* **DATA SUPPLIED**:
++++++++

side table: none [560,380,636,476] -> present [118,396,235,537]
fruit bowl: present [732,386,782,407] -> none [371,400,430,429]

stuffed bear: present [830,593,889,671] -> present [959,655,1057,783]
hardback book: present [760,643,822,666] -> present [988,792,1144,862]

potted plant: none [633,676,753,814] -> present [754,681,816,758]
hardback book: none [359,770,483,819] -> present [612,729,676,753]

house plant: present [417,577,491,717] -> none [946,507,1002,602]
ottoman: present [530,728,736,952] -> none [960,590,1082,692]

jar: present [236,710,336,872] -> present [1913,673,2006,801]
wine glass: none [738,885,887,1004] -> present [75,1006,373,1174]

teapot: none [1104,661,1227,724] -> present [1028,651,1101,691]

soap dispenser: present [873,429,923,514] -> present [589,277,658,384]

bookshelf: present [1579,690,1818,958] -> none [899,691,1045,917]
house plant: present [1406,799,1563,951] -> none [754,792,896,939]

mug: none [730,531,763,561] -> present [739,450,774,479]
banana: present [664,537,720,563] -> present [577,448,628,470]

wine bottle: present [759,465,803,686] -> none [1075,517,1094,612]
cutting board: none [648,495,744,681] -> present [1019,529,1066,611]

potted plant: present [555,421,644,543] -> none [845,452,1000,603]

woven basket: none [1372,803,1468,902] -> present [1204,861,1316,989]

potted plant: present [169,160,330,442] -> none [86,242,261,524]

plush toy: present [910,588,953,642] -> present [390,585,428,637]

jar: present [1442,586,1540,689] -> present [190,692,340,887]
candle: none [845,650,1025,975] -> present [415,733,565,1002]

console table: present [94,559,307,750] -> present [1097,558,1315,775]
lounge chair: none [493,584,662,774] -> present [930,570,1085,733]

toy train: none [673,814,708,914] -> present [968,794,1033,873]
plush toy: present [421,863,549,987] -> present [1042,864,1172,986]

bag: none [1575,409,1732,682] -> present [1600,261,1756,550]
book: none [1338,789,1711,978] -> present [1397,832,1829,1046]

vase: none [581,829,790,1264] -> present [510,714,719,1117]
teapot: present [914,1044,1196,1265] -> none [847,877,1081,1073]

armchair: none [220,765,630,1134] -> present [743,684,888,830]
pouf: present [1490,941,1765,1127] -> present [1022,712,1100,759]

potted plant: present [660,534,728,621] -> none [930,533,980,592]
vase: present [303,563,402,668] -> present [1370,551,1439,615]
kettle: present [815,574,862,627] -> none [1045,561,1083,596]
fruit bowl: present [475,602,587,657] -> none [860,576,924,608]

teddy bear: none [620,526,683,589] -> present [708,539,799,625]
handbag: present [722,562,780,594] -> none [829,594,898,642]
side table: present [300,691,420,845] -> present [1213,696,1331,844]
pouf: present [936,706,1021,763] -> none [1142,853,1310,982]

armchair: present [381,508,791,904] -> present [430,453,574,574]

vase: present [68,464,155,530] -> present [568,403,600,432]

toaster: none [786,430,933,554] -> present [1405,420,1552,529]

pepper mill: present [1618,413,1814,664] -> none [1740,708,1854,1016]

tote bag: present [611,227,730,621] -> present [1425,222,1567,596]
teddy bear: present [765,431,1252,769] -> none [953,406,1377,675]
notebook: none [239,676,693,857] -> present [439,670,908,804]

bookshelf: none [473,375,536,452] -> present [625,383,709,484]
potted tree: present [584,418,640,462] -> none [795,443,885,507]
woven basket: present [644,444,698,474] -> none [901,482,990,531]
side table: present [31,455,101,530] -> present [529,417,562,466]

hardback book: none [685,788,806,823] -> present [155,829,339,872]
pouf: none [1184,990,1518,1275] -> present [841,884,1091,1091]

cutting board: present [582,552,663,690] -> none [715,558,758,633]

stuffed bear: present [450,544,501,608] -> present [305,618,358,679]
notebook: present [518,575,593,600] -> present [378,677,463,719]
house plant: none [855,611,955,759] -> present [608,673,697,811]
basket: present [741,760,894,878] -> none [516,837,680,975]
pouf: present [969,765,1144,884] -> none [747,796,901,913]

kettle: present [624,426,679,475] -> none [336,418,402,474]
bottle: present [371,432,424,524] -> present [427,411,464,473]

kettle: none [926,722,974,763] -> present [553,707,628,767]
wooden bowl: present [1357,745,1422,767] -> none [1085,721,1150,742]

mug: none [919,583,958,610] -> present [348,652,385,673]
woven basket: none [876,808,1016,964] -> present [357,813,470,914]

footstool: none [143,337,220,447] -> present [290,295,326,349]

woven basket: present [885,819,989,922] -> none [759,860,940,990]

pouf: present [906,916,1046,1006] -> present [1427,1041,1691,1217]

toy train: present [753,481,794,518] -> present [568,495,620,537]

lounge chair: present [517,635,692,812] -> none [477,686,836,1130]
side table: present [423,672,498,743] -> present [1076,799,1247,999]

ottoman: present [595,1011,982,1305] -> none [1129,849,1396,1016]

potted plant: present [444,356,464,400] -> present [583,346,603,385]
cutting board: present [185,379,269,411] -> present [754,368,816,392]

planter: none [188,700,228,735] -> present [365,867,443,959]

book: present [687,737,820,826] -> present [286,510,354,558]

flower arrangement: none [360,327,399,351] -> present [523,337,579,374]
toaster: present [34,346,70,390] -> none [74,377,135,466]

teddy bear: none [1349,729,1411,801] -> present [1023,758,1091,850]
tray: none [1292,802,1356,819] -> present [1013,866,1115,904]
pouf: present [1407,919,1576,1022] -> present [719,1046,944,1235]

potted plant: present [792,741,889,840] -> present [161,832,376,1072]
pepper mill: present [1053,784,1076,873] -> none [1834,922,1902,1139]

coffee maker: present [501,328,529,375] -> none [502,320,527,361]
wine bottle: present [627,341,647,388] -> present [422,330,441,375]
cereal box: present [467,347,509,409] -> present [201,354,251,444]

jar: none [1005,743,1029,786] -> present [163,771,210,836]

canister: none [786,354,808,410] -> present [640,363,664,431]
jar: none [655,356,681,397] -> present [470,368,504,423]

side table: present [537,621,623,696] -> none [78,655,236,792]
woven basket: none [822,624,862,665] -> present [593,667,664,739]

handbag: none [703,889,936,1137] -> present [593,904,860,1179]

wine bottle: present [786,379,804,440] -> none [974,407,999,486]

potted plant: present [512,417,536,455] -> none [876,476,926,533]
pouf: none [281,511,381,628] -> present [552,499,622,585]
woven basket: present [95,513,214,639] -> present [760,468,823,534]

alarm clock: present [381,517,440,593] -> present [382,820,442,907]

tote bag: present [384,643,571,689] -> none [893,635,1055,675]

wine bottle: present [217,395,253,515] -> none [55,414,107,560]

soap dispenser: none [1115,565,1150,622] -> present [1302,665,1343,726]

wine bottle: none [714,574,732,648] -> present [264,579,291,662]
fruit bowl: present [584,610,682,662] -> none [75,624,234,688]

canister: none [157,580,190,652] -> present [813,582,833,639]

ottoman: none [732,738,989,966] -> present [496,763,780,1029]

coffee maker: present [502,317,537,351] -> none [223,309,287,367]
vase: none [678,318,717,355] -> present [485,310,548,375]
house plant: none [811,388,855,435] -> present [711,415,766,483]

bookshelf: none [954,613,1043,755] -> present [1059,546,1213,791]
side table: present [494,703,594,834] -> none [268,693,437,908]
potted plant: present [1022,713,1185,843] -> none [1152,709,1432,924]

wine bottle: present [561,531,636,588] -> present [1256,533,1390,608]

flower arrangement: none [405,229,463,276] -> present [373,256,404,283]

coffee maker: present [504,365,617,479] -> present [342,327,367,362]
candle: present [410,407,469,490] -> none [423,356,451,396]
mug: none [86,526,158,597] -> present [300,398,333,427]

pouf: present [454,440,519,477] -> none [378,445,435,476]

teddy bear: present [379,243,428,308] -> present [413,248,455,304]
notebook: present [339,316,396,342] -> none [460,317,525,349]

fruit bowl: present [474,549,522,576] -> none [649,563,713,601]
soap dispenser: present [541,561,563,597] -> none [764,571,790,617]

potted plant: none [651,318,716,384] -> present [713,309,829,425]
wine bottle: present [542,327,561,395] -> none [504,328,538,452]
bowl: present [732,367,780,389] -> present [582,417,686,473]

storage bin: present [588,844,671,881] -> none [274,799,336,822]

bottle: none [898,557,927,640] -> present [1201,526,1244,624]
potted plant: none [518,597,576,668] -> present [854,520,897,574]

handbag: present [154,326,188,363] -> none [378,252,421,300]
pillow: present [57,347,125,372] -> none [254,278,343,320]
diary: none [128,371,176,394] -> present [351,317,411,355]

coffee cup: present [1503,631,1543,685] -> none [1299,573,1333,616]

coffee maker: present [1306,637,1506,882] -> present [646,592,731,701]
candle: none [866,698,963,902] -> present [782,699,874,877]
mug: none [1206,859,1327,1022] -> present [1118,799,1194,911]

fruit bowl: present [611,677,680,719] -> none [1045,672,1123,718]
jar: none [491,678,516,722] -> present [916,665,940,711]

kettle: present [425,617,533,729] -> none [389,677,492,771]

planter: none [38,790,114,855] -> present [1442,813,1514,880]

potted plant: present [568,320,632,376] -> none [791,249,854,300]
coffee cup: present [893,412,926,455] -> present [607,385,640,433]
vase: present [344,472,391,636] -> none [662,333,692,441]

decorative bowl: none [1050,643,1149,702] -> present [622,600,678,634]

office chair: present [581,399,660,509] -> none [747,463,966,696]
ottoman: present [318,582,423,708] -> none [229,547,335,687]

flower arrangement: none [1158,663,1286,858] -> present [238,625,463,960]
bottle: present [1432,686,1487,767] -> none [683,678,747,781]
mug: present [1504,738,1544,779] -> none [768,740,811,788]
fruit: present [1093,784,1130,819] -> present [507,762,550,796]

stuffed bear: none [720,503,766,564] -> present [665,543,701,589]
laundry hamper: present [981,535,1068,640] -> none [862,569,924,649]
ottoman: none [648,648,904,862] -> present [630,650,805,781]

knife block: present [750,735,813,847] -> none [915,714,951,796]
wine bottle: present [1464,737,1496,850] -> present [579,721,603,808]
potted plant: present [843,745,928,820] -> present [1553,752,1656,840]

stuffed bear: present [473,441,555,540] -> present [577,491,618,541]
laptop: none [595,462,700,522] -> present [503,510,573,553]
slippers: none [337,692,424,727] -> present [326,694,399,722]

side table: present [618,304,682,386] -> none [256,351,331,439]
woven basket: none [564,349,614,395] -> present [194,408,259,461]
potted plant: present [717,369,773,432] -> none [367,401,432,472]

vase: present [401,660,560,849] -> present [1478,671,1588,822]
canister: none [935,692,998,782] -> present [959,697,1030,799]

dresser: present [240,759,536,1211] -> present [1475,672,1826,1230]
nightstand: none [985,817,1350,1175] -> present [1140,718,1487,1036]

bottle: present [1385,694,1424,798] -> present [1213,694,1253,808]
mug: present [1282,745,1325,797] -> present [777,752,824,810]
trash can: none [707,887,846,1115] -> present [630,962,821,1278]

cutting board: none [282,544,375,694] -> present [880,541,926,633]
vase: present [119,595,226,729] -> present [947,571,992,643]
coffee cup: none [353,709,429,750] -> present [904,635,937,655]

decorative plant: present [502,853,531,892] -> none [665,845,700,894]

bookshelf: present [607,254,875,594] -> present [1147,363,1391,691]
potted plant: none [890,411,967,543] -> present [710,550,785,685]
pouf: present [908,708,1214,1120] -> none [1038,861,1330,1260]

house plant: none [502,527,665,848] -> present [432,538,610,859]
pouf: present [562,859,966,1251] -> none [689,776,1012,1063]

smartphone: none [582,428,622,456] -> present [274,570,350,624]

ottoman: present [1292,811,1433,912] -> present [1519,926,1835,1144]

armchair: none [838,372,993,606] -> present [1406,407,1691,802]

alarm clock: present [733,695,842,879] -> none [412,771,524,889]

++++++++

* **TASK GOAL**: In the entries above, find the line holding "kettle: present [815,574,862,627]" and the line holding "vase: present [68,464,155,530]"; print both of them and every line between, exactly, and nothing else.

* **RESULT**:
kettle: present [815,574,862,627] -> none [1045,561,1083,596]
fruit bowl: present [475,602,587,657] -> none [860,576,924,608]

teddy bear: none [620,526,683,589] -> present [708,539,799,625]
handbag: present [722,562,780,594] -> none [829,594,898,642]
side table: present [300,691,420,845] -> present [1213,696,1331,844]
pouf: present [936,706,1021,763] -> none [1142,853,1310,982]

armchair: present [381,508,791,904] -> present [430,453,574,574]

vase: present [68,464,155,530] -> present [568,403,600,432]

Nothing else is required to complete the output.